Exercise description – Read the lines below, and copy any that contain the string "with".

Page-level text extractions –
################
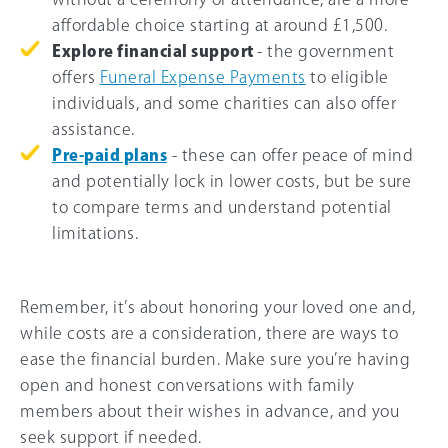
affordable choice starting at around £1,500.
Explore financial support
- the government
offers
Funeral Expense Payments
to eligible
individuals, and some charities can also offer
assistance.
Pre-paid plans
- these can offer peace of mind
and potentially lock in lower costs, but be sure
to compare terms and understand potential
limitations.
Remember, it’s about honoring your loved one and,
while costs are a consideration, there are ways to
ease the financial burden. Make sure you’re having
open and honest conversations with family
members about their wishes in advance, and you
seek support if needed.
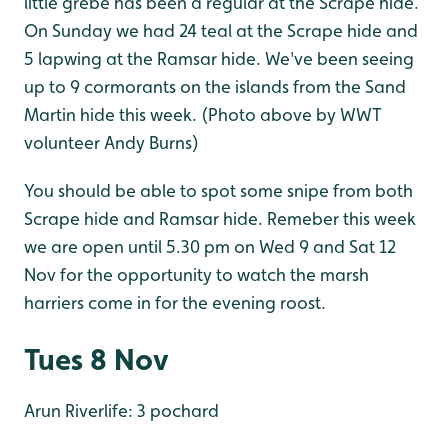
little grebe has been a regular at the Scrape hide.
On Sunday we had 24 teal at the Scrape hide and
5 lapwing at the Ramsar hide. We've been seeing
up to 9 cormorants on the islands from the Sand
Martin hide this week. (Photo above by WWT
volunteer Andy Burns)
You should be able to spot some snipe from both
Scrape hide and Ramsar hide. Remeber this week
we are open until 5.30 pm on Wed 9 and Sat 12
Nov for the opportunity to watch the marsh
harriers come in for the evening roost.
Tues 8 Nov
Arun Riverlife: 3 pochard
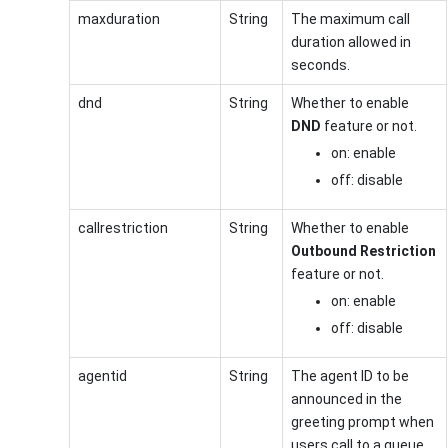
maxduration
String
The maximum call
duration allowed in
seconds.
dnd
String
Whether to enable
DND
feature or not.
on: enable
off: disable
callrestriction
String
Whether to enable
Outbound Restriction
feature or not.
on: enable
off: disable
agentid
String
The agent ID to be
announced in the
greeting prompt when
users call to a queue.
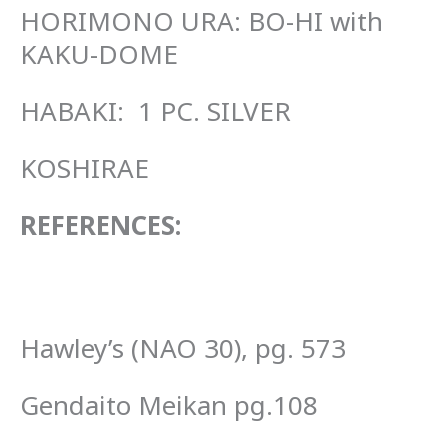
HORIMONO URA: BO-HI with
KAKU-DOME
HABAKI: 1 PC. SILVER
KOSHIRAE
REFERENCES:
Hawley’s (NAO 30), pg. 573
Gendaito Meikan pg.108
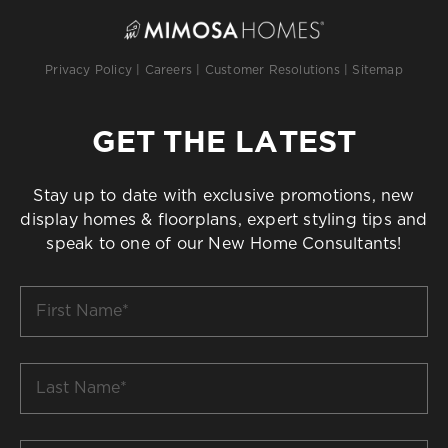
Privacy Policy
|
Careers
|
Customer Resolutions
|
Sitemap
GET THE LATEST
Stay up to date with exclusive promotions, new
display homes & floorplans, expert styling tips and
speak to one of our New Home Consultants!
First
Name
*
Last
Name
*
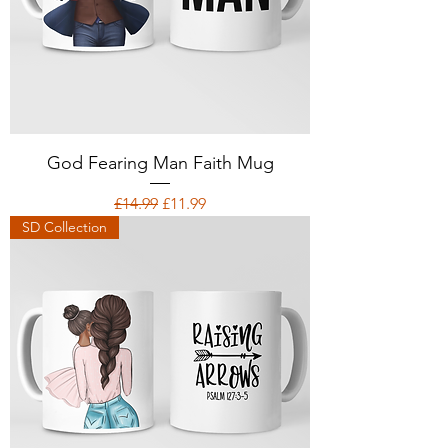
God Fearing Man Faith Mug
Regular Price
Sale Price
£14.99
£11.99
SD Collection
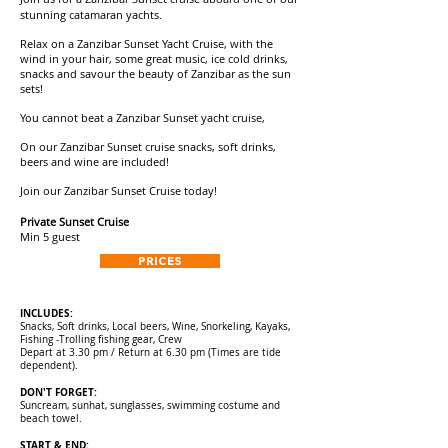
stunning catamaran yachts.
Relax on a Zanzibar Sunset Yacht Cruise, with the
wind in your hair, some great music, ice cold drinks,
snacks
and savour the beauty of Zanzibar as the sun
sets!
You cannot beat a Zanzibar Sunset yacht cruise,
On our
Zanzibar Sunset cruise snacks, s
oft drinks,
beers and wine are included!
Join our
Zanzibar Sunset Cruise
today!
Private Sunset Cruise
Min 5 guest
PRICES
INCLUDES:
Snacks, Soft drinks, Local beers, Wine, Snorkeling, Kayaks,
Fishing -Trolling fishing gear, Crew
Depart at 3.30 pm / Return at 6.30 pm (Times are tide
dependent).
DON'T FORGET:
Suncream, sunhat, sunglasses, swimming costume and
beach towel.
START & END:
################
The answer –
open and honest conversations with family
HORIMONO URA: BO-HI with
Stay up to date with exclusive promotions, new
Relax on a Zanzibar Sunset Yacht Cruise, with the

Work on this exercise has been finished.